SEATTLE - The Seattle Mariners activated Kyle Lewis from the 7-day injured list on Friday and he will play right field in the team's series opener against the Houston Astros.
Lewis has been on the injured list since May 29 when he was hit in the jaw by a pitch from Astros starter José Urquidy. Coincidentally, Urquidy is the starter for the Astros in Friday night's series opener in Seattle.
Lewis played in just four games for Seattle prior to getting injured against Houston. Lewis began the season on the injured list as he worked his way back from ongoing knee issues. He appeared only at designated hitter in his four games for the Mariners, batting .267 with two home runs and three RBI with a strikeout in 15 at-bats.
"Kyle is back with us in the lineup. He won't play every day. I think the plan is to continue to build him up, just endurance-wise and what not. He's out in right field tonight. Big day game tomorrow. Probably won't see him there tomorrow. It's kind of monitor it day-to-day," manager Scott Servais said.
During his recent rehab stint with Tacoma Rainiers, Lewis did get work in the outfield ahead of his return to the Mariners roster. Servais said Lewis won't be an everyday option in the outfield as they work to manage his workload.

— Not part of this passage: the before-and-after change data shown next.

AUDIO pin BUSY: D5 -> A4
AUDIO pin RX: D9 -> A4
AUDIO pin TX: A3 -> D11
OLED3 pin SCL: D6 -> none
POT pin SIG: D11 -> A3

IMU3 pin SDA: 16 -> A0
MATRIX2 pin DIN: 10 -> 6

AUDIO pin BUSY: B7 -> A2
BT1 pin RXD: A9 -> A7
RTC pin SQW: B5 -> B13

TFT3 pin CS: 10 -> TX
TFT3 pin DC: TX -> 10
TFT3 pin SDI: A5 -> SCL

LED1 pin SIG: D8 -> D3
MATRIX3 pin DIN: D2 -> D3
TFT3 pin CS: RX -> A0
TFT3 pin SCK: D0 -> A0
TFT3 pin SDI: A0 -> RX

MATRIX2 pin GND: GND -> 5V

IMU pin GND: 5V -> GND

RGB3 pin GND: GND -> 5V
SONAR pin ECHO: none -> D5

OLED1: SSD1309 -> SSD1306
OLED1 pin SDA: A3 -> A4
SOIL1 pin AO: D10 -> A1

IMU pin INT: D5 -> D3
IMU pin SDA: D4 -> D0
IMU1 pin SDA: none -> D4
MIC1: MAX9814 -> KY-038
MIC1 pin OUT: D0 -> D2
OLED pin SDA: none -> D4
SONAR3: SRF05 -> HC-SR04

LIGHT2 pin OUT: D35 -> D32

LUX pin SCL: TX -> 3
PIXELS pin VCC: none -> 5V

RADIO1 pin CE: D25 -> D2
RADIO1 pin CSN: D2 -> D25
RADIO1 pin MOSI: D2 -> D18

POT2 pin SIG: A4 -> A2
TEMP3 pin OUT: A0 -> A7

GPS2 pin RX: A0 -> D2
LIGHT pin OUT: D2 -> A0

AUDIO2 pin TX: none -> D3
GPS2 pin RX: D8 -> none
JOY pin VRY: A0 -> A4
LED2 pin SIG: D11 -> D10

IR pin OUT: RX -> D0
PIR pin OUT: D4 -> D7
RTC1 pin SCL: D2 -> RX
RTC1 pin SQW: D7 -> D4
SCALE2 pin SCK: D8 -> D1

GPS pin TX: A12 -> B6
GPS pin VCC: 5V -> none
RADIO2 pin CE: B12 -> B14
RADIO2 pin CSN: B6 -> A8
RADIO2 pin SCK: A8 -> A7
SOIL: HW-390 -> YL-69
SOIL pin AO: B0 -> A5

"We'll just have to wait and see how it goes," Servais said. "Starting out, maybe a couple days a week, two or three times a week, starting out and see how he's going, see how his body's response body's responding. And he'll let us know."
The Mariners optioned Justin Upton and he elected to take free agency.
Upton, 34, appeared in 17 games with the Mariners this season, batting .125 with a double, a home run, 3 RBI, and 6 walks. He was signed as a Major League Free Agent on May 21.
"Justin Upton added a lot to our team that did not show up in the box score, or the stat line. He joined our team and at a point when we were struggling," Servais said. "And bringing Upton in, what Carlos Santana has done, you're bringing the veteran guys in to kind of help our guys along and talking the game, you know, and kind of changing the tone of conversations in the middle of the game, in pregame meetings and having a presence in our clubhouse where younger players ... could go to them and ask them questions. It was super valuable, really valuable."